Steaming is an effective way of cooking nearly any vegetable, including red or green bell peppers or hot chili peppers. Nutrients are retained because the steam heats the peppers, which never touch the water. Steamed peppers also maintain their flavor, color and much of their crispy texture. Depending on the variety and maturity, peppers provide fiber, potassium, calcium and vitamins A and C.
Wash peppers under cool, running water, using a soft vegetable brush. Cut bell peppers in half, then use the tip of your paring knife to remove the seeds, stem and fiber. Steam the halves if you're making a dish such as stuffed peppers. Other recipes may call for peppers cut into chunks. You can also steam whole peppers. Cut off the top, then scrape out the seeds, stems and fiber. Steam smaller peppers whole.
Protect your hands with gloves while cleaning hot chili peppers, then wash your hands even if you wear gloves. Never touch your eyes because hot peppers contain oils strong enough to cause painful burns. Because chili peppers are small in size, you can steam them whole, or you can cut them in half and use a spoon or knife to remove the fibers inside.

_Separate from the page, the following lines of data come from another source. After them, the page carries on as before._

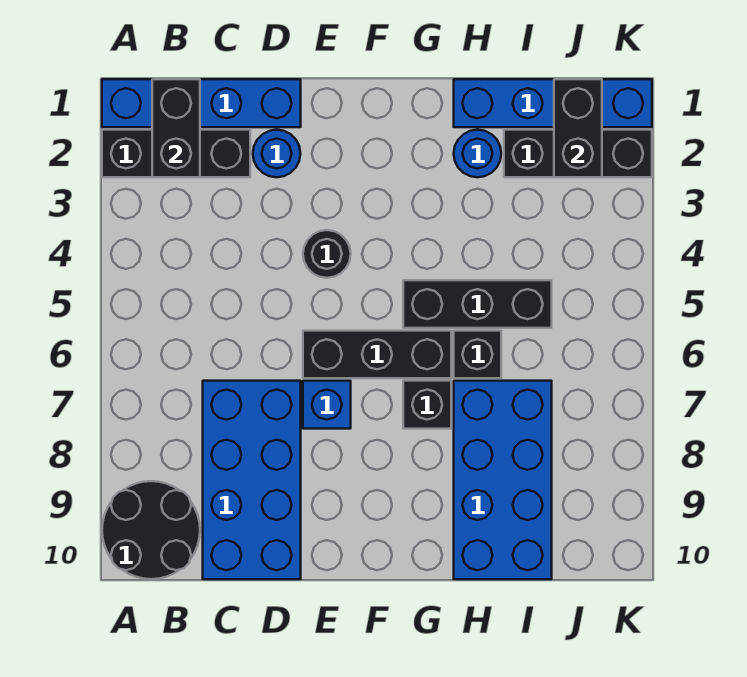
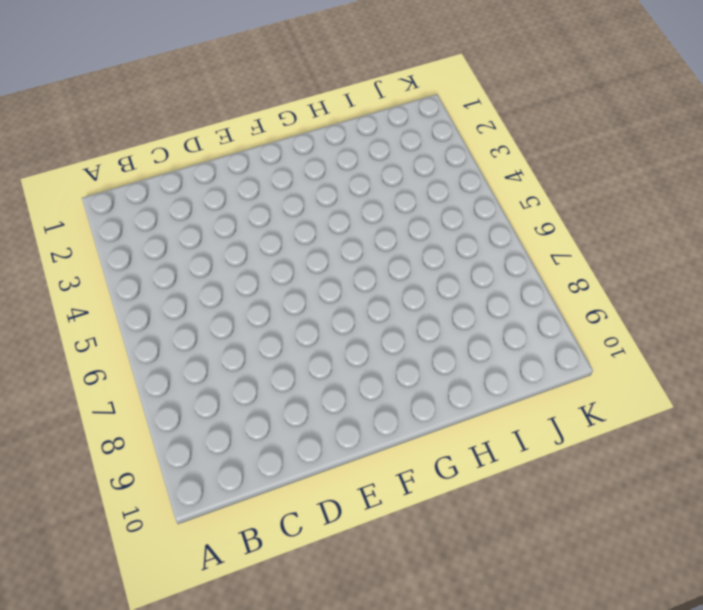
none -> blue 1x4 brick [102,79,301,127]
none -> black 1x3 brick [102,130,250,177]
none -> black 2x2 round brick [102,481,200,579]

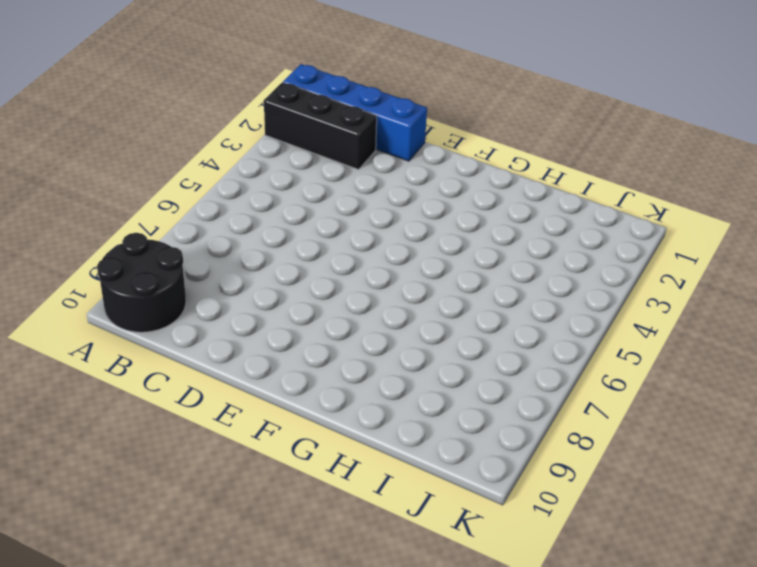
none -> blue 2x4 brick [203,381,301,579]
none -> blue 1x1 round brick [253,130,301,177]
none -> black 1x1 round brick [303,230,351,278]

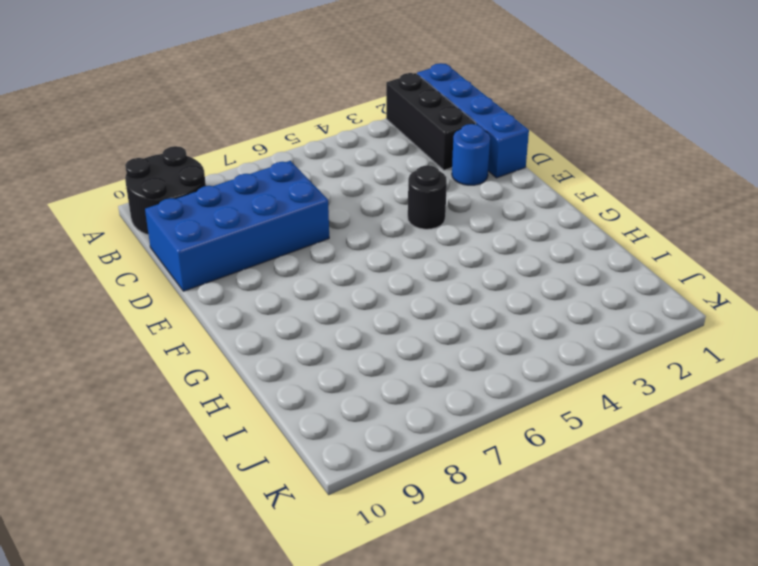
none -> black 1x3 brick [303,331,451,378]
none -> blue 1x1 brick [303,381,351,429]
none -> black 1x3 brick [403,280,552,328]

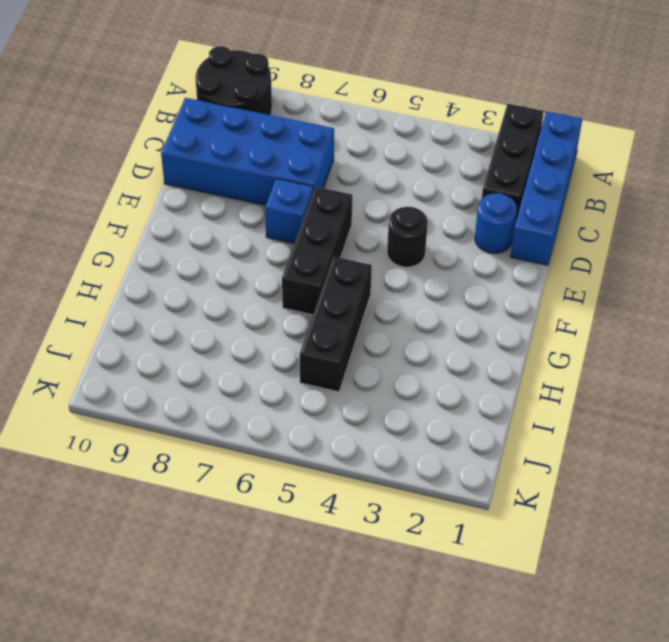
none -> black 1x1 brick [403,381,451,429]
none -> blue 1x4 brick [454,79,652,127]
none -> blue 1x1 round brick [454,130,501,177]

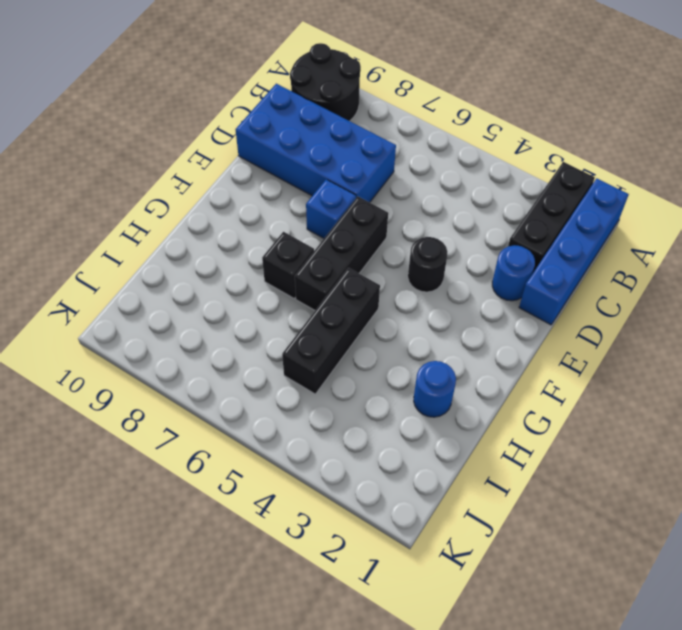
none -> blue 1x4 brick [454,79,652,127]
none -> black 1x1 brick [454,331,501,378]
none -> blue 2x4 brick [454,381,552,579]

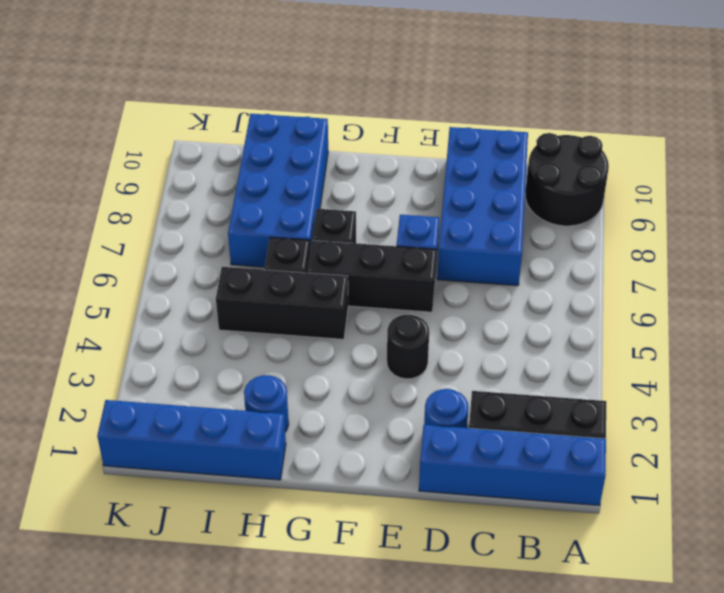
none -> black 1x3 brick [504,130,652,177]
none -> black 1x2 brick [152,79,200,177]
none -> black 1x2 brick [554,79,602,177]

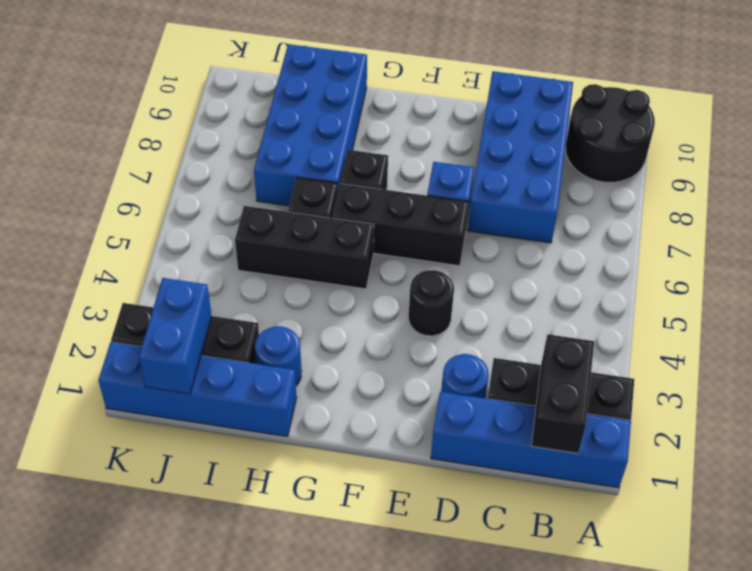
blue 1x2 brick [139,278,212,394] -> black 1x2 brick [554,79,602,177]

Steaming requires a deep saucepan with a lid and a metal colander or steamer that fits in the saucepan. If you want to steam whole bell peppers, use a steamer large enough to hold the peppers upright. Place about 2 inches of water in the pan. Don't use too much water — if the water is high enough to touch the bottom of the steamer, you'll end up with boiled peppers instead of steamed peppers.
To steam peppers, place the peppers in the basket when the water comes to a boil. Cover the pan tightly, then turn the burner down so the water simmers. Steam whole peppers for approximately 6 to 8 minutes, depending on the desired level of doneness. Pepper chunks or small, whole peppers steam in 2 to 5 minutes.